By beginning the film with the
on-the-beach Seabees’ and sailors’ “complaint,” “There’s nothing like a dame,”
Logan immediately sets up a series of problematics: the handsome and sweaty sexual
males of the island are segregated from the island’s women, from both the
nurses, who they can glance at only in passing, and the native women, who the
French have sent off to other islands for their protection. These men are not
just expressing their yearnings, accordingly, but voicing their absolute
frustration. They are lusty males without any hope of releasing their pent up
Only Luther communicates with Nelly Forbush and the other women. But
then, he is a special case. Luther does their laundry, sews grass dresses, and
does various other “womanly” things that permit him entry into their company.
In short Walston is asked to play the film’s only “gay” man while
simultaneously having to pretend to be just another of the guys—a slightly more
eccentric version of the desirous sailors—which helps to explain the actor’s
somewhat dislikeable snarls and growls. Without openly admitting this character’s
sexuality, the screenplay later asks him to have no interest in Bali Ha’i’s
women (he seeks out the male-centered Boars’-tooth ceremony), and finally,
requires that he dance in Forbush’s Thanksgiving performance in drag! Is it any
wonder that he attempts to escape the island with the handsome and stated “sexy”
Kerr (playing Lieutenant Cable), both by renting a boat and hitching a ride
aboard the latter’s plane?
Nelly Forbush, played with almost clueless romanticism by the ever-buoyant
Mitzi Gaynor, quickly allows herself to fall in love with the island’s handsome
Frenchman (Rossano Brazzi), without even
pausing to ask why, as he has told her, he has killed another man. Yet she
rises into an absolute panic when it is revealed the beautiful children she has
admired (later Los Angeles gallerist
and my friend Candace Lee and Warren Hsieh)
are de Becque’s own, fathered by a native woman.

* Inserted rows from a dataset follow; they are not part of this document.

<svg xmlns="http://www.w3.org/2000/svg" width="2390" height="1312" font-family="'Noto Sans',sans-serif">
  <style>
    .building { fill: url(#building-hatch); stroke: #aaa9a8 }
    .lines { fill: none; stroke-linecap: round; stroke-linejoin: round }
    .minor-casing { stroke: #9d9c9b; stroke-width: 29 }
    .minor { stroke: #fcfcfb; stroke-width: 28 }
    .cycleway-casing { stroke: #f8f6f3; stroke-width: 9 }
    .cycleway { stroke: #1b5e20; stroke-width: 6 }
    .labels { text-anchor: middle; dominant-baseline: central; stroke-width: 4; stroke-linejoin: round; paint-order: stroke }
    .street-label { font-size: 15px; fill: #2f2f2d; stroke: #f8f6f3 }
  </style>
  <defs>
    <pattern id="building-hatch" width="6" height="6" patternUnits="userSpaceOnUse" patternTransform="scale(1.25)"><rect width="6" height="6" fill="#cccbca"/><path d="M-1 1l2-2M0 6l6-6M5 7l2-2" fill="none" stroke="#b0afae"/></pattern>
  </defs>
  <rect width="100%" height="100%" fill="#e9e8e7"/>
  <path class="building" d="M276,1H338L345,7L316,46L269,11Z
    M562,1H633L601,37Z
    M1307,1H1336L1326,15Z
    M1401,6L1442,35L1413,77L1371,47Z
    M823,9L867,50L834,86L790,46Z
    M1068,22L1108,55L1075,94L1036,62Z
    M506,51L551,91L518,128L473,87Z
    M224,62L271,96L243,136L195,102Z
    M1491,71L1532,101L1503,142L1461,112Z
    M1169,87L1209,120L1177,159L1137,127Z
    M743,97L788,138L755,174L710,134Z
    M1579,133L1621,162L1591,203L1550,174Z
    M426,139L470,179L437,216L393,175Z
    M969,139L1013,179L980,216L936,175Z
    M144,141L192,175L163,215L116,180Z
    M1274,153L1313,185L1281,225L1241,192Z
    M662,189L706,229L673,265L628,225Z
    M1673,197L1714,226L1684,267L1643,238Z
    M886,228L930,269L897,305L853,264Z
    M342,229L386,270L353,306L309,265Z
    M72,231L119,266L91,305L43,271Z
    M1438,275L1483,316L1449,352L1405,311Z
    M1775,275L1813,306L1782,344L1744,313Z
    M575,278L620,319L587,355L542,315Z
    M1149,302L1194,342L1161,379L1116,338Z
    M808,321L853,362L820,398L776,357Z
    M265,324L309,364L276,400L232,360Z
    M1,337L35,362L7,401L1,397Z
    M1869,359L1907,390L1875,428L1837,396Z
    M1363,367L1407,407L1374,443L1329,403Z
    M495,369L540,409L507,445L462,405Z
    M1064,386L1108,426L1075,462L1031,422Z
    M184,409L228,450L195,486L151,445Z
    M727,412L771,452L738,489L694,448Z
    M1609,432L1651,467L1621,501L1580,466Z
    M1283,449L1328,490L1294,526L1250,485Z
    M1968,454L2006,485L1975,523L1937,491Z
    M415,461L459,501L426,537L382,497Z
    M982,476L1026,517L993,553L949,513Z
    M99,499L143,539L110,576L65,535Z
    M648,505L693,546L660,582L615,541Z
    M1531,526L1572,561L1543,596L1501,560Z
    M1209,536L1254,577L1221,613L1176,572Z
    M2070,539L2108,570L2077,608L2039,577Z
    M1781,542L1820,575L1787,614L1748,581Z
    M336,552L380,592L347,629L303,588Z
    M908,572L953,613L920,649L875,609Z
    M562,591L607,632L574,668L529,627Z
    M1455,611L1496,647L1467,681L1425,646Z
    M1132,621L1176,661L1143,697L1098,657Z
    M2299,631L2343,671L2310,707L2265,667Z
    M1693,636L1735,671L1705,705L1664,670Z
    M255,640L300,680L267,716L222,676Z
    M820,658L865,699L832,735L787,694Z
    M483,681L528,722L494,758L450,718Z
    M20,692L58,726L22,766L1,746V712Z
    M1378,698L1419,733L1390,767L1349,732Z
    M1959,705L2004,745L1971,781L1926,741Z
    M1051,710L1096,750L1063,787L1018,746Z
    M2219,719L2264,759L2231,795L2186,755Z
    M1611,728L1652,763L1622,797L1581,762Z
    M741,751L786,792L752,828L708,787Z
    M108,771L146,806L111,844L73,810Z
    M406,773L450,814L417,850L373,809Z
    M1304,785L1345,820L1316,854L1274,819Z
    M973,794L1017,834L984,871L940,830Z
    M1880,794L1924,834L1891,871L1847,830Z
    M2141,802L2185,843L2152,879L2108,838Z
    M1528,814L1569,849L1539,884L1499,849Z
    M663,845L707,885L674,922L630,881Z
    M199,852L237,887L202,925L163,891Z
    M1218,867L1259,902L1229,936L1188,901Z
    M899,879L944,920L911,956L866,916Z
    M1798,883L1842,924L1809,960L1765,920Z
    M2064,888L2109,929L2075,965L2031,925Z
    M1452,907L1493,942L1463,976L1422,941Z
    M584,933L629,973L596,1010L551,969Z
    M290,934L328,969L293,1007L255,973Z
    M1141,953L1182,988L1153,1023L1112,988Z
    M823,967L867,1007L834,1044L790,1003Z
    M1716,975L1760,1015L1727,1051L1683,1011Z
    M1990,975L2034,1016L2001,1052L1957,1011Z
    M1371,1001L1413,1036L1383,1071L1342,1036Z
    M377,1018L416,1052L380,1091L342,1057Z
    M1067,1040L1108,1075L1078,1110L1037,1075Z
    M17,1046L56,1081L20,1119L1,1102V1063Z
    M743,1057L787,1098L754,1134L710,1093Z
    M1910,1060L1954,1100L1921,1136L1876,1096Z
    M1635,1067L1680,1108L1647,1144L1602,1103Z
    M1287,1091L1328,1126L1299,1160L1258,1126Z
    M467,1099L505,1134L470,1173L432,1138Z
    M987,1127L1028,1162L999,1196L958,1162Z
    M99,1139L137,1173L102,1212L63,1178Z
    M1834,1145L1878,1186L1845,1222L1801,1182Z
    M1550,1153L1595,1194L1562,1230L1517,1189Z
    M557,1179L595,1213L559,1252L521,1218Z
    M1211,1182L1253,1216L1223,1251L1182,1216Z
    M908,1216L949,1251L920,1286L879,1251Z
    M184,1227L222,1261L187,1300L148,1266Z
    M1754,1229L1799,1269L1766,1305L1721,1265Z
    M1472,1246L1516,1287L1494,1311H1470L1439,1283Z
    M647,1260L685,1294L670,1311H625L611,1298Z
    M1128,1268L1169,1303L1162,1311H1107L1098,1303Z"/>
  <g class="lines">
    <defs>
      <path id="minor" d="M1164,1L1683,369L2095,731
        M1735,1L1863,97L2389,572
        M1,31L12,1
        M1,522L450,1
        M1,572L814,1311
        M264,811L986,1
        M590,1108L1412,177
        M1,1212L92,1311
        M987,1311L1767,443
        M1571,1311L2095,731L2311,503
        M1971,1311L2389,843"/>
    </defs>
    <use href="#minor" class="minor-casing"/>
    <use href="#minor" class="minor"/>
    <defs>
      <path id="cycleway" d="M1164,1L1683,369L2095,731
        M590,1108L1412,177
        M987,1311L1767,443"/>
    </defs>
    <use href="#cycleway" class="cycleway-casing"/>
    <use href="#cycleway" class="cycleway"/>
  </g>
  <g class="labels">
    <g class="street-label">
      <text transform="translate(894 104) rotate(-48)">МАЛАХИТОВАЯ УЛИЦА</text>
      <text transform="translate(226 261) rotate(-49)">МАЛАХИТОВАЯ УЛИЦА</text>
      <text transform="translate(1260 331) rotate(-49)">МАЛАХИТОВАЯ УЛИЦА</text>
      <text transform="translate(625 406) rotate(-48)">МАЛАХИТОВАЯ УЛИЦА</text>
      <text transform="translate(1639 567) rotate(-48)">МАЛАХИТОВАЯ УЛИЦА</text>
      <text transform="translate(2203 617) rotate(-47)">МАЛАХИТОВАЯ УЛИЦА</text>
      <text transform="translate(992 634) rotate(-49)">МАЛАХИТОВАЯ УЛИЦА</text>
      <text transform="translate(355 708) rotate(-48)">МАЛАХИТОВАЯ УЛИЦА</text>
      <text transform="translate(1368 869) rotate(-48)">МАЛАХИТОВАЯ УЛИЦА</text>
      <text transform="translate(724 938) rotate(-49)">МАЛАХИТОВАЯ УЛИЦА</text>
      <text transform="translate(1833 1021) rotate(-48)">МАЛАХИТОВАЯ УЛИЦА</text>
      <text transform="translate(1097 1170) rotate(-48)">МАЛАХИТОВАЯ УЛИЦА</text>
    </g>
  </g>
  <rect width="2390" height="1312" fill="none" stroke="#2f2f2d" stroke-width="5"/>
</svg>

As absolutely enchanted as he is by
Bloody Mary’s young daughter, Liat (France Nuyen), Cable cannot bring himself
to marry the girl, reminding himself in song of his Philadelphia girl back
home. But, at least, he clearly recognizes his hypocrisy, admitting the
tensions within himself quite clearly in the work’s most morally responsible
song, “Carefully Taught.” Kerr, however, doesn’t even get to sing that
important admission, since it’s lip-synched; and Emile de Beque’s great ode to
love, “Some Enchanted Evening,” is sung by Giorgio Tozzi, which may explain
some of Brazzi’s inexplicable grimaces. Even original Broadway performer Juanita
Hall’s wonderful Bloody Mary is sung by another. Only Gaynor and Walston get to
belt out their own predicaments.
In short, not only have the American figures of this work been “carefully
taught” their racial and social isolation by their parents and society, but their characters in this highly artificed film
are “carefully taut,” prudishly tense in their separation from the more open islanders.
In a film where no American seems at home in his or her skin—the writers going
so far as to punish Cable’s sexual and racial transgressions with his death—it
is perhaps appropriate that nearly every time anyone breaks into song, the sky
unnaturally turns into garish yellows, purples, blues and reds. In their up-tight sexualities these
figures, understandably are slightly queasy, ill-at-ease in this brave new
While the Broadway cast eventually came to comprehend the absurdity of
their perverted love interests, symbolized by the “hundred and one pounds of fun,
Honey Bun”—an absurd vision of fulfilled sexuality, the film’s actors know only
that they are “moving on” and away from this frightening world at film’s end.
Only Nellie remains, perhaps now more as a mother than a lover.